Kate Adamala has a vision of the future. In this context, biology would replace chemical manufacturing.
“The ultimate success,” says the synthetic biologist, would be that “all the atoms we move around in our economy are moved with biology.”
Adamala and his colleagues at the University of Minnesota in Minneapolis announced a step toward that future on July 1 when the team unveiled SpudCells, synthetic cells which can replicate their DNA and divide several times.
Some people have hailed SpudCells as the first synthetic life. Adamala is not one of them. SpudCells “obviously don’t live,” she says. “They are cells but they are not alive.”
SpudCells are little more than bubbles of fatty membranes containing DNA and proteins borrowed from various viruses and bacteria. Ultimately, these synthetic cells may be able to produce chemicals, fuels and drugs such as antibiotics, Adamala says. SpudCells can’t do that yet.
Unlike natural living cells, SpudCells are not self-sufficient. To function, they need researchers to feed them bubbles filled with protein-producing machines and raw materials. Researchers also need to chemically induce the SpudCells to “grow” – to fuse with the feeding bubbles and take on cargo – and to divide.
Fusion and division depend on proteins encoded by the cells’ DNA. It’s innovation that sets SpudCells apart from previous attempts to build cells from scratch, says physicist Tom Robinson of the University of Edinburgh in Scotland. Robinson and others produced membranes that can divide like cellswhile other groups have successfully replicated DNA in artificial cells. But linking the two in a way that DNA controls growth and division has never been done before, he says.
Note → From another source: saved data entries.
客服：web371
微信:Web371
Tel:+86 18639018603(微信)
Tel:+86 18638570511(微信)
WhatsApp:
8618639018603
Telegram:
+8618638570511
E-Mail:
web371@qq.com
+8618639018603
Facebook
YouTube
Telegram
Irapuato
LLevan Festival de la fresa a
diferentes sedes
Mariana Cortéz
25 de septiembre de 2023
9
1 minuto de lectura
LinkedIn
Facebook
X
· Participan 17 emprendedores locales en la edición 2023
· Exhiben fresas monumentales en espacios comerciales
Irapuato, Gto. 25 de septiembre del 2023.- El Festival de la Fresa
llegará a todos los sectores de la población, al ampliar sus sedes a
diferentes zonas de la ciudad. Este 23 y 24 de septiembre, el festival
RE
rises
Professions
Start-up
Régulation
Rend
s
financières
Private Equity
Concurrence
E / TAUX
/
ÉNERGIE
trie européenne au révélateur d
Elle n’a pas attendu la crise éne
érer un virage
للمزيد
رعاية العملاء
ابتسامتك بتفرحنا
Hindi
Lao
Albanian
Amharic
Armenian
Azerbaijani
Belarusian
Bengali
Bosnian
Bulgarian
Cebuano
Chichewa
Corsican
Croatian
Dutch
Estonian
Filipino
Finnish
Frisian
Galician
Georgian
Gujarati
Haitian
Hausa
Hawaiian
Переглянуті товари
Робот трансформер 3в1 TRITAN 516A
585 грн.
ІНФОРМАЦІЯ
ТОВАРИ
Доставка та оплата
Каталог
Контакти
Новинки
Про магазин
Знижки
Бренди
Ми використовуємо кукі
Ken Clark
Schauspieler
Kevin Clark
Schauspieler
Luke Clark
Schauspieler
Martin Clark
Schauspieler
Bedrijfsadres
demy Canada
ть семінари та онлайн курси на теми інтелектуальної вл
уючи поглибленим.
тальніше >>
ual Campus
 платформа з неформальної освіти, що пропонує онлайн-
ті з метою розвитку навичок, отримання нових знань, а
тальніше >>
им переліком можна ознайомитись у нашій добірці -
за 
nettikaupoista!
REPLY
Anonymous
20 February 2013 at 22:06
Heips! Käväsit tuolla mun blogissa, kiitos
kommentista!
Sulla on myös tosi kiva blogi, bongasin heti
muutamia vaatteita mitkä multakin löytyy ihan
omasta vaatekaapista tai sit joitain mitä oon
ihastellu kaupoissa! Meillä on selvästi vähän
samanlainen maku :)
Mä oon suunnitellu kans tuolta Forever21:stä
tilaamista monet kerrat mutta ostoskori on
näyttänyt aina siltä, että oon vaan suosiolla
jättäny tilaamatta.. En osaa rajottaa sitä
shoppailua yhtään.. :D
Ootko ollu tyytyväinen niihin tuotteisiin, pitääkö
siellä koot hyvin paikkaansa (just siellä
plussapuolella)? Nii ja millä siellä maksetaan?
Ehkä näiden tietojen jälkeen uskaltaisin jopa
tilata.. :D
Robinson was not involved in this work, but he joined Biotic, an international nonprofit research coalition led by Adamala and three other scientists. “We’ve pushed this technology as far as a single lab can push it alone,” says Adamala. “We need collaborators to add their expertise. »
Biotic, short for Biology is Open Technology Inspiring Civilization, Inc., will coordinate and fund research aimed at transforming SpudCells into independent cells. It will also standardize protocols and methods used to construct synthetic cells.
“We’re pretty far from a functional synthetic cell,” Robinson says, “but we’re well on our way.”
build protein. Assembling these massive structures costs natural cells enormous amounts of energy, says biophysicist Jamie Williamson of the Scripps Research Institute in La Jolla, California. “In bacteria, about a third of ribosomes actually make parts of [other] ribosomes so that cells can divide,” says Williamson. “It’s a big challenge for a protocell to take on this task.”No one has yet managed to create functional ribosomes from scratch. “It requires – all biology requires – such precision,” says developmental biologist Douglas Blackiston of Tufts University in Medford, Massachusetts. “Mistakes become catastrophic very, very quickly.”
Natural cells have many levels of quality control to correct errors that synthetic systems typically lack. If bioengineers ever succeed in building ribosomes, they will also need to build cellular maintenance teams to keep the machines running smoothly, Blackiston says.
The systems of natural cells are so intertwined that humans who attempt to build synthetic cells have difficulty imitating them. “It seems like the more we try to micromanage them, the more successful we are,” Blackiston says.
A cleaning system to recognize and degrade spent or damaged proteins is on Adamala’s list of must-have parts for future iterations of SpudCells. The same goes for the cytoskeleton, an internal scaffolding that helps cells organize their interior, maintain their shape, move cargo and splitting DNA during division. It’s important for legacy.
The SpudCells genome is divided into seven DNA circles. For cells to function properly, they must inherit at least one copy of each circle. Without a cytoskeleton to guide division, only about 30% of SpudCells inherited the complete genome in seven parts after five generations, Adamala and colleagues reported in their manuscript, published on bioRxiv.org the day after the announcement and which has not yet been peer-reviewed.
Their insides are also a mess. When the SpudCells merge with the feeder bubbles, “everything comes in and mixes at will. We need to solve this problem,” Adamala says. “We can’t have this gumbo.”
She has big plans for SpudCells – named to evoke the Pioneering Sputnik satellite — over the next 18 months, starting with organizing a meeting of scientists interested in joining Biotic. The coalition is just one of many groups scattered across the United States, United Kingdom, Europe, Asia and elsewhere trying to build synthetic cells from scratch. Many of these efforts use the same tools that helped create SpudCells.
“The work is not finished,” says Adamala. “This isn’t an announcement that feels like a mic drop. ‘We did it. We’re going home.’ It’s an announcement that shows we’ve shown what’s possible.